I loved the restaurant’s name, a compact curve of a word. Its sign, five big letters rimmed in neon, hovered above the roof. I almost never saw the sign with its neon lit; my parents took me there for early summer dinners, and even by the time we left — Father cleaning his teeth with a toothpick, Mother carrying steak bones in a doggie bag — the sky was still bright. Heat rippled off the cars parked along Hollywood Boulevard, the asphalt gummy from hours of sun.

With its sleek architecture, chrome appliances, and arctic temperature, Burl’s offered a refuge from the street. We usually sat at one of the booths in front of the plateglass windows. During our dinner, people came to a halt before the news-vending machine on the corner and burrowed in their pockets and purses for change.

The waitresses at Burl’s wore brown uniforms edged in checked gingham. From their breast pockets frothed white lace handkerchiefs. In between reconnaissance missions to the tables, they busied themselves behind the counter and shouted “Tuna to travel” or “Scorch that patty” to a harried short-order cook who manned the grill. Miniature pitchers of cream and individual pats of butter were extracted from an industrial refrigerator. Coca-Cola shot from a glinting spigot. Waitresses dodged and bumped one another, as frantic as atoms.
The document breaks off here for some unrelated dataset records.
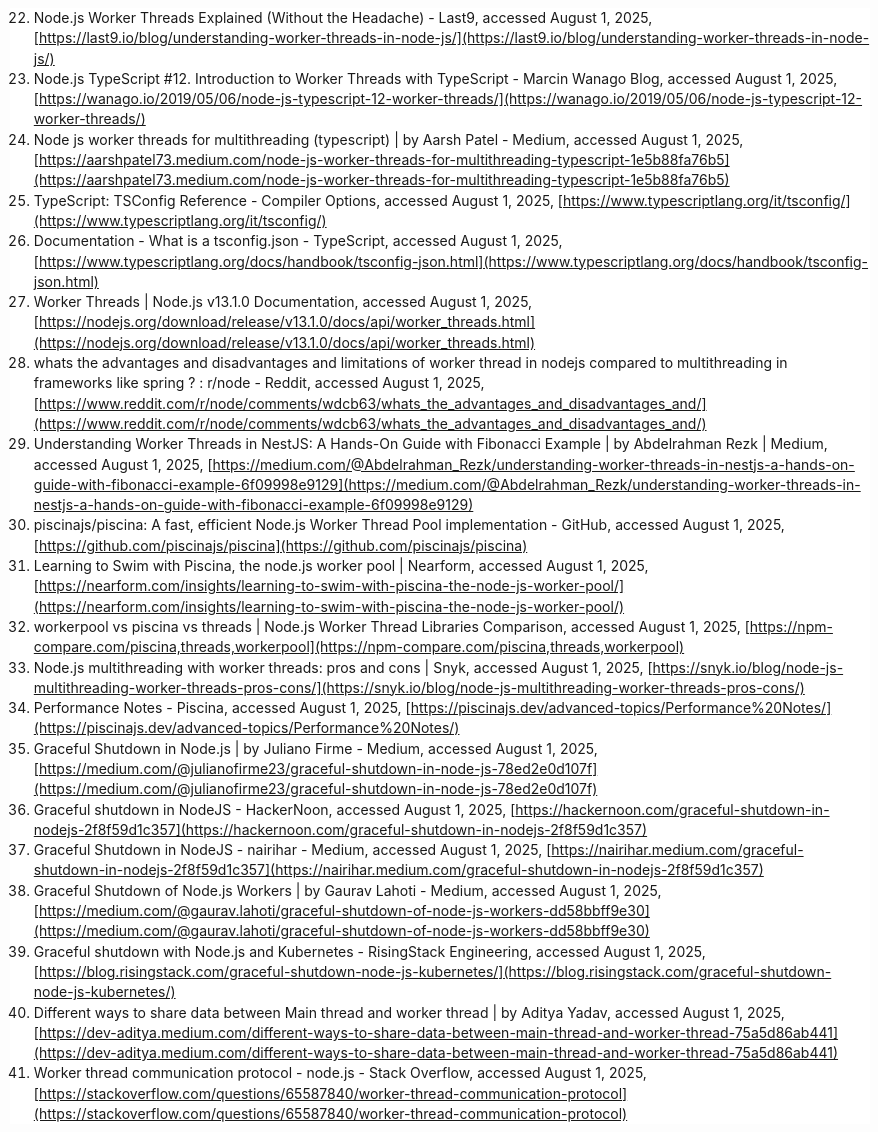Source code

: 22. Node.js Worker Threads Explained (Without the Headache) \- Last9, accessed August 1, 2025, [https://last9.io/blog/understanding-worker-threads-in-node-js/](https://last9.io/blog/understanding-worker-threads-in-node-js/)  
23. Node.js TypeScript \#12. Introduction to Worker Threads with TypeScript \- Marcin Wanago Blog, accessed August 1, 2025, [https://wanago.io/2019/05/06/node-js-typescript-12-worker-threads/](https://wanago.io/2019/05/06/node-js-typescript-12-worker-threads/)  
24. Node js worker threads for multithreading (typescript) | by Aarsh Patel \- Medium, accessed August 1, 2025, [https://aarshpatel73.medium.com/node-js-worker-threads-for-multithreading-typescript-1e5b88fa76b5](https://aarshpatel73.medium.com/node-js-worker-threads-for-multithreading-typescript-1e5b88fa76b5)  
25. TypeScript: TSConfig Reference \- Compiler Options, accessed August 1, 2025, [https://www.typescriptlang.org/it/tsconfig/](https://www.typescriptlang.org/it/tsconfig/)  
26. Documentation \- What is a tsconfig.json \- TypeScript, accessed August 1, 2025, [https://www.typescriptlang.org/docs/handbook/tsconfig-json.html](https://www.typescriptlang.org/docs/handbook/tsconfig-json.html)  
27. Worker Threads | Node.js v13.1.0 Documentation, accessed August 1, 2025, [https://nodejs.org/download/release/v13.1.0/docs/api/worker_threads.html](https://nodejs.org/download/release/v13.1.0/docs/api/worker_threads.html)  
28. whats the advantages and disadvantages and limitations of worker thread in nodejs compared to multithreading in frameworks like spring ? : r/node \- Reddit, accessed August 1, 2025, [https://www.reddit.com/r/node/comments/wdcb63/whats_the_advantages_and_disadvantages_and/](https://www.reddit.com/r/node/comments/wdcb63/whats_the_advantages_and_disadvantages_and/)  
29. Understanding Worker Threads in NestJS: A Hands-On Guide with Fibonacci Example | by Abdelrahman Rezk | Medium, accessed August 1, 2025, [https://medium.com/@Abdelrahman_Rezk/understanding-worker-threads-in-nestjs-a-hands-on-guide-with-fibonacci-example-6f09998e9129](https://medium.com/@Abdelrahman_Rezk/understanding-worker-threads-in-nestjs-a-hands-on-guide-with-fibonacci-example-6f09998e9129)  
30. piscinajs/piscina: A fast, efficient Node.js Worker Thread Pool implementation \- GitHub, accessed August 1, 2025, [https://github.com/piscinajs/piscina](https://github.com/piscinajs/piscina)  
31. Learning to Swim with Piscina, the node.js worker pool | Nearform, accessed August 1, 2025, [https://nearform.com/insights/learning-to-swim-with-piscina-the-node-js-worker-pool/](https://nearform.com/insights/learning-to-swim-with-piscina-the-node-js-worker-pool/)  
32. workerpool vs piscina vs threads | Node.js Worker Thread Libraries Comparison, accessed August 1, 2025, [https://npm-compare.com/piscina,threads,workerpool](https://npm-compare.com/piscina,threads,workerpool)  
33. Node.js multithreading with worker threads: pros and cons | Snyk, accessed August 1, 2025, [https://snyk.io/blog/node-js-multithreading-worker-threads-pros-cons/](https://snyk.io/blog/node-js-multithreading-worker-threads-pros-cons/)  
34. Performance Notes \- Piscina, accessed August 1, 2025, [https://piscinajs.dev/advanced-topics/Performance%20Notes/](https://piscinajs.dev/advanced-topics/Performance%20Notes/)  
35. Graceful Shutdown in Node.js | by Juliano Firme \- Medium, accessed August 1, 2025, [https://medium.com/@julianofirme23/graceful-shutdown-in-node-js-78ed2e0d107f](https://medium.com/@julianofirme23/graceful-shutdown-in-node-js-78ed2e0d107f)  
36. Graceful shutdown in NodeJS \- HackerNoon, accessed August 1, 2025, [https://hackernoon.com/graceful-shutdown-in-nodejs-2f8f59d1c357](https://hackernoon.com/graceful-shutdown-in-nodejs-2f8f59d1c357)  
37. Graceful Shutdown in NodeJS \- nairihar \- Medium, accessed August 1, 2025, [https://nairihar.medium.com/graceful-shutdown-in-nodejs-2f8f59d1c357](https://nairihar.medium.com/graceful-shutdown-in-nodejs-2f8f59d1c357)  
38. Graceful Shutdown of Node.js Workers | by Gaurav Lahoti \- Medium, accessed August 1, 2025, [https://medium.com/@gaurav.lahoti/graceful-shutdown-of-node-js-workers-dd58bbff9e30](https://medium.com/@gaurav.lahoti/graceful-shutdown-of-node-js-workers-dd58bbff9e30)  
39. Graceful shutdown with Node.js and Kubernetes \- RisingStack Engineering, accessed August 1, 2025, [https://blog.risingstack.com/graceful-shutdown-node-js-kubernetes/](https://blog.risingstack.com/graceful-shutdown-node-js-kubernetes/)  
40. Different ways to share data between Main thread and worker thread | by Aditya Yadav, accessed August 1, 2025, [https://dev-aditya.medium.com/different-ways-to-share-data-between-main-thread-and-worker-thread-75a5d86ab441](https://dev-aditya.medium.com/different-ways-to-share-data-between-main-thread-and-worker-thread-75a5d86ab441)  
41. Worker thread communication protocol \- node.js \- Stack Overflow, accessed August 1, 2025, [https://stackoverflow.com/questions/65587840/worker-thread-communication-protocol](https://stackoverflow.com/questions/65587840/worker-thread-communication-protocol)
My parents usually lingered after the meal, nursing cups of coffee while I played with the beads of condensation on my glass of ice water, tasted Tabasco sauce, or twisted pieces of my paper napkin into mangled animals. One evening, annoyed with my restlessness, my father gave me a dime and asked me to buy him a
Herald Examiner
from the vending machine in front of the restaurant.

Shouldering open the heavy glass door, I was seared by a sudden gust of heat. Traffic roared past me and stirred the air. Walking toward the newspaper machine, I held the dime so tightly, it seemed to melt in my palm. Duty made me feel large and important. I inserted the dime and opened the box, yanking a
Herald
from the spring contraption that held it as tight as a mousetrap. When I turned around, paper in hand, I saw two women walking toward me.

Their high heels clicked on the sun-baked pavement. They were tall, broad-shouldered women who moved with a mixture of haste and defiance. They’d teased their hair into nearly identical black beehives. Dangling earrings flashed in the sun, as brilliant as prisms. Each of them wore the kind of clinging, strapless outfit my mother referred to as a cocktail dress. The silky fabric — one dress was purple, the other pink — accentuated their breasts and hips and rippled with insolent highlights. The dresses exposed their bare arms, the slope of their shoulders, and the smooth, powdered plane of flesh where their cleavage began.

I owned at the time a book called
Things for Boys and Girls to Do
. There were pages to color, intricate mazes, and connect-the-dots. But another type of puzzle came to mind as I watched those women walking toward me: What’s Wrong with This Picture? Say the drawing of a dining room looked normal at first glance; on closer inspection, a chair was missing its leg and the man who sat atop it wore half a pair of glasses.

The women had Adam’s apples.

The closer they came, the shallower my breathing. I blocked the sidewalk, an incredulous child stalled in their path. When they saw me staring, they shifted their purses and linked their arms. There was something sisterly and conspirational about their sudden closeness. Though their mouths didn’t open, I thought they might have been communicating without moving their lips, so telepathic did they seem as they joined arms and pressed together, synchronizing their heavy steps. The pages of the
Herald
fluttered in the wind; I felt them against my arm, as light as batted lashes.